Um pensamento em “CRÓNICAS DO VALE DE SANTARÉM – O PINHEIRO DAS AREIAS”

  1. O Joaquim Pinheiro, meu amigo das andanças da Escola Industrial e Comercial de Santarém, mandou-me mensagem pelo correio electrónico que não podia deixar de trazer aqui. Diz ele:

    “Acabei de ler o teu artigo sobre o Pinheiro do Vale de Santarém. De facto, desprezado, tem a morte anunciada. Merecia que alguém lhe desse uma atenção especial. O pinheiro é uma árvore bastante resistente. Se não estiver atacado por umas doenças que andam por aí, pode ser que ainda dure mais uns bons pares de anos. Andei por aqui a ver se achava alguma coisa. Só me apareceu isto:

    http://www.arvoresdeportugal.net/

    Não vi grande coisa mas contacta-os. Na página inicial têm um pedido de informação de árvores monumentais. O Pinheiro do Vale cabe lá.

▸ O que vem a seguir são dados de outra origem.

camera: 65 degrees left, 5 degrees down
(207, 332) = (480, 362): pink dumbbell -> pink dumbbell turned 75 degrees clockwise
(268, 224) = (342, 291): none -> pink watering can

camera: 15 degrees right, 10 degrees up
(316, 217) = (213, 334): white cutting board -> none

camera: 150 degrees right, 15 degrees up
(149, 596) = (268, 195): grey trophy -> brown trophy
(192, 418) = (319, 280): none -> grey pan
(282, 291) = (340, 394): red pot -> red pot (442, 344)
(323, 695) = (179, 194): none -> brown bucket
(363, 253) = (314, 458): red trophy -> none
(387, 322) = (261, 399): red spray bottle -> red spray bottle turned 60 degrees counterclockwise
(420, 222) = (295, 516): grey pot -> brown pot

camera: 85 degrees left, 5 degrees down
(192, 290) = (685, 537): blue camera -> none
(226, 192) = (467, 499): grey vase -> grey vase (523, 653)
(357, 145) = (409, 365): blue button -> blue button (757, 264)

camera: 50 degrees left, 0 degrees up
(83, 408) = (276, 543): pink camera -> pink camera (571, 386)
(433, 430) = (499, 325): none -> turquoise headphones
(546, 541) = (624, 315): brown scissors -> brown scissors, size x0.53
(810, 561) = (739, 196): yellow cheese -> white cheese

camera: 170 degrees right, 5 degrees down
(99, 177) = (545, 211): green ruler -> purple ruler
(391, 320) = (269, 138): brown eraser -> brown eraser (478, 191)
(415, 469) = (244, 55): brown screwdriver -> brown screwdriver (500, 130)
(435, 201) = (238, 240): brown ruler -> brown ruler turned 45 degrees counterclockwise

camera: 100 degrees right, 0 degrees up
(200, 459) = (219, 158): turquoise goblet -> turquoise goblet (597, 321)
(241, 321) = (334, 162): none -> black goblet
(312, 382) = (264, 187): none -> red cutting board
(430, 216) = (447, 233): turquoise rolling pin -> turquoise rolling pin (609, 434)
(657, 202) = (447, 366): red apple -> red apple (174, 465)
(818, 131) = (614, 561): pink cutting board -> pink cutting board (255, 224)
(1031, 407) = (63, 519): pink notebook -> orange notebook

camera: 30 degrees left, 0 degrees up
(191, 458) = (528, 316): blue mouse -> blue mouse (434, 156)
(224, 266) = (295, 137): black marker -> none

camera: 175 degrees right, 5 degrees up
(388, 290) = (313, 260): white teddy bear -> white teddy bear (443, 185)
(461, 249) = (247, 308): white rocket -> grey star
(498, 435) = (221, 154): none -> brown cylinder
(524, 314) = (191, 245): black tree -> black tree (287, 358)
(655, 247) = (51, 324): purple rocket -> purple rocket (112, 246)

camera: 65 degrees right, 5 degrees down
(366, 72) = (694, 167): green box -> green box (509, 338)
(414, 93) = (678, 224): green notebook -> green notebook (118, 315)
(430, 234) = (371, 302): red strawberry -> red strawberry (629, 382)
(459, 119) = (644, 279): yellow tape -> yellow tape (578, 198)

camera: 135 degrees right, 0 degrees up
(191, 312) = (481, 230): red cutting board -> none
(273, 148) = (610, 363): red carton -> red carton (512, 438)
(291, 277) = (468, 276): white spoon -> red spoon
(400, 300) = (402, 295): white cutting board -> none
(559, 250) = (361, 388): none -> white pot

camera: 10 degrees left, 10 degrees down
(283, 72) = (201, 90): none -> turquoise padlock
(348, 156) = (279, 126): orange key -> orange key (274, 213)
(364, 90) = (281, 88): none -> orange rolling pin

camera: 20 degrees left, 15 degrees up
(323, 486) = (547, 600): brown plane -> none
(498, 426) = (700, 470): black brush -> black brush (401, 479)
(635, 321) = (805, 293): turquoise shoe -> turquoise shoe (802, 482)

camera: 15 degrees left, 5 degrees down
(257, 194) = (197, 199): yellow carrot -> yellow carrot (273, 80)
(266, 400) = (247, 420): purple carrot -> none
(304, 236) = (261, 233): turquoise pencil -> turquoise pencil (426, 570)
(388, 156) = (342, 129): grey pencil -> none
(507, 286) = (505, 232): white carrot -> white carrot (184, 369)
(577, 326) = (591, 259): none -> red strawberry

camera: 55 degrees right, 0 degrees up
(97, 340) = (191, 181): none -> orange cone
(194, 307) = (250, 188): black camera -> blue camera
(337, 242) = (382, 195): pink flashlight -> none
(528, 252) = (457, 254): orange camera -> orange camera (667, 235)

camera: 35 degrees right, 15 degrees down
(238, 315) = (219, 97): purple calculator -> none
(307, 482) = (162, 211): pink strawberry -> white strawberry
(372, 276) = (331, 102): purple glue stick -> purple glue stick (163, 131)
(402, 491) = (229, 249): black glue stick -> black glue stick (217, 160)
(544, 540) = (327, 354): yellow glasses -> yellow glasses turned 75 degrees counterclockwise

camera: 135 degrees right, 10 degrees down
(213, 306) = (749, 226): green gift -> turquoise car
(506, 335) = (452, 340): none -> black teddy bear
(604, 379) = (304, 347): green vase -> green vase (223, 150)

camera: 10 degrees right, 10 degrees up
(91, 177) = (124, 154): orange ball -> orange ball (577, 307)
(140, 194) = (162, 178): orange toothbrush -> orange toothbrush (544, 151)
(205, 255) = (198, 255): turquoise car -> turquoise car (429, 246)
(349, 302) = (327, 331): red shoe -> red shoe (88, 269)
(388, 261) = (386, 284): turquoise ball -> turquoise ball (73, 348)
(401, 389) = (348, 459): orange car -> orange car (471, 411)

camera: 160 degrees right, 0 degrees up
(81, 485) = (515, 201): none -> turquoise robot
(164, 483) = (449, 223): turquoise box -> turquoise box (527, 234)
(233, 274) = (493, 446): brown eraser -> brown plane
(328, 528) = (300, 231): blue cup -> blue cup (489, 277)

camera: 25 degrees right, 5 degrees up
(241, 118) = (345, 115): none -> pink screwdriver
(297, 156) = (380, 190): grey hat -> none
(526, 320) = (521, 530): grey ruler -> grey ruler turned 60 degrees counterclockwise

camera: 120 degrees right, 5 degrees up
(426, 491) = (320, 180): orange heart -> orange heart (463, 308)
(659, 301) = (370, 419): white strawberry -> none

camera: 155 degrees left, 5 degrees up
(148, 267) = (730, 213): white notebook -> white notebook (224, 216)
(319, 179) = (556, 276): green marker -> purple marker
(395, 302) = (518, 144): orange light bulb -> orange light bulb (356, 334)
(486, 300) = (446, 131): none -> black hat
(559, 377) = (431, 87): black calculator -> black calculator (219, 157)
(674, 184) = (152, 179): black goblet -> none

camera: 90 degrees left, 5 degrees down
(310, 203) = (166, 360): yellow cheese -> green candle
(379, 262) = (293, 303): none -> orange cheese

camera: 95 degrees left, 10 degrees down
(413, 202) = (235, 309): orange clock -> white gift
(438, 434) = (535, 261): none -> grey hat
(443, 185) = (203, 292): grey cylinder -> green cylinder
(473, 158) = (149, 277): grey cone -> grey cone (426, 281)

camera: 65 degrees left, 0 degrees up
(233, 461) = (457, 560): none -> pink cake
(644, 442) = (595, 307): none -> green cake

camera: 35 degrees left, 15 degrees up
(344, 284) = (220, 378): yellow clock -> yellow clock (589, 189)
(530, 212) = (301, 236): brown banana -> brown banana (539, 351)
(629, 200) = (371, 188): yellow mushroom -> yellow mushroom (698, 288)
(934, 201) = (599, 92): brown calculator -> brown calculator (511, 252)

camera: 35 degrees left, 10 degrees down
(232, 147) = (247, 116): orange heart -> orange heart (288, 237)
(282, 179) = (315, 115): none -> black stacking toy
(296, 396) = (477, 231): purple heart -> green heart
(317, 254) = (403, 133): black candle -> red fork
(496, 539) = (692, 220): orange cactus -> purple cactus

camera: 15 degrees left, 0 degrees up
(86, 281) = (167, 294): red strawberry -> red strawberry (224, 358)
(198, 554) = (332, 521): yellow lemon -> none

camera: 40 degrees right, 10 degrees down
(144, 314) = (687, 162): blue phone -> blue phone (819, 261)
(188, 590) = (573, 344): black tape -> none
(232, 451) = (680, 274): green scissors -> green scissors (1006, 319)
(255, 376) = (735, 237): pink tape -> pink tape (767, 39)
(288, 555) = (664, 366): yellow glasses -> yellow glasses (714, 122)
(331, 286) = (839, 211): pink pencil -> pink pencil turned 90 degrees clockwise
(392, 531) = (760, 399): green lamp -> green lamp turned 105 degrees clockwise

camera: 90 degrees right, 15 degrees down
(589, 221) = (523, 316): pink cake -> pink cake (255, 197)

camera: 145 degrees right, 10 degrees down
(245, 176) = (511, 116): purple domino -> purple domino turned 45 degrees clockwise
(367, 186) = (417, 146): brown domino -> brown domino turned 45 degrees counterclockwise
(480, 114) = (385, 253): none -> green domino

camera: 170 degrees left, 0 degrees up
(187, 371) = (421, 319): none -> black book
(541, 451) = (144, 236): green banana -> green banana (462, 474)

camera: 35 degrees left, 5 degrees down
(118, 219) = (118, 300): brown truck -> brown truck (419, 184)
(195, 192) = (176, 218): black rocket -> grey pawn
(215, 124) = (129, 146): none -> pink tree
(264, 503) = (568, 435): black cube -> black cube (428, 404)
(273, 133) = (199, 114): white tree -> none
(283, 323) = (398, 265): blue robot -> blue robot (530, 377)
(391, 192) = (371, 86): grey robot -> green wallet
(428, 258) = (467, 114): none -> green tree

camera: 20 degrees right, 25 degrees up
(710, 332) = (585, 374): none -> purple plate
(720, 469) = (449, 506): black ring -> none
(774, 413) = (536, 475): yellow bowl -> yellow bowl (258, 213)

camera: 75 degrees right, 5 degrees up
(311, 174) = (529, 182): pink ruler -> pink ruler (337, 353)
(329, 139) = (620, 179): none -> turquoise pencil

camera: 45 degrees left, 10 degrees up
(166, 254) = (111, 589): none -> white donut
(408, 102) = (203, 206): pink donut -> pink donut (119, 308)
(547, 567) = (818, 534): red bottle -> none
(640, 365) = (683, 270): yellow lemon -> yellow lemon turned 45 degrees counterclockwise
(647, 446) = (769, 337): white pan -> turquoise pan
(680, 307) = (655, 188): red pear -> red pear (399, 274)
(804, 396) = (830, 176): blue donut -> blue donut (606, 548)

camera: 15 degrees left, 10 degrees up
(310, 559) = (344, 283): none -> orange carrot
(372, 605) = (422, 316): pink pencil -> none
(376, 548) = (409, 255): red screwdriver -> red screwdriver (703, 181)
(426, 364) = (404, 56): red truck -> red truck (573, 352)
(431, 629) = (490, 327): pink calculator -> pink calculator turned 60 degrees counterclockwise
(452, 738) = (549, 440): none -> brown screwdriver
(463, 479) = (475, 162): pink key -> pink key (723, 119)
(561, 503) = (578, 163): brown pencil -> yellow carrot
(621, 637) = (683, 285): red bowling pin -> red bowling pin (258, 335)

    O mês passado, no fim de um almoço/passeio, fui ver umas oliveiras perto de Pernes. Foi delas que, no século XVII, foram retirados os rebentos (não me recordo agora o nome técnico) que foram plantados no Brasil e pelas Américas. Todas as oliveiras velhas da América do Sul e Central, foram da nossa região. Há no Bairro de D. Constança, perto de Tremês, uma oliveira que terá perto de 2000 anos. Essa conheço-a”.

    Pelas achegas e, por mais uma vez, teres vindo visitar-me, grande abraço de obrigado Joaquim… Pinheiro.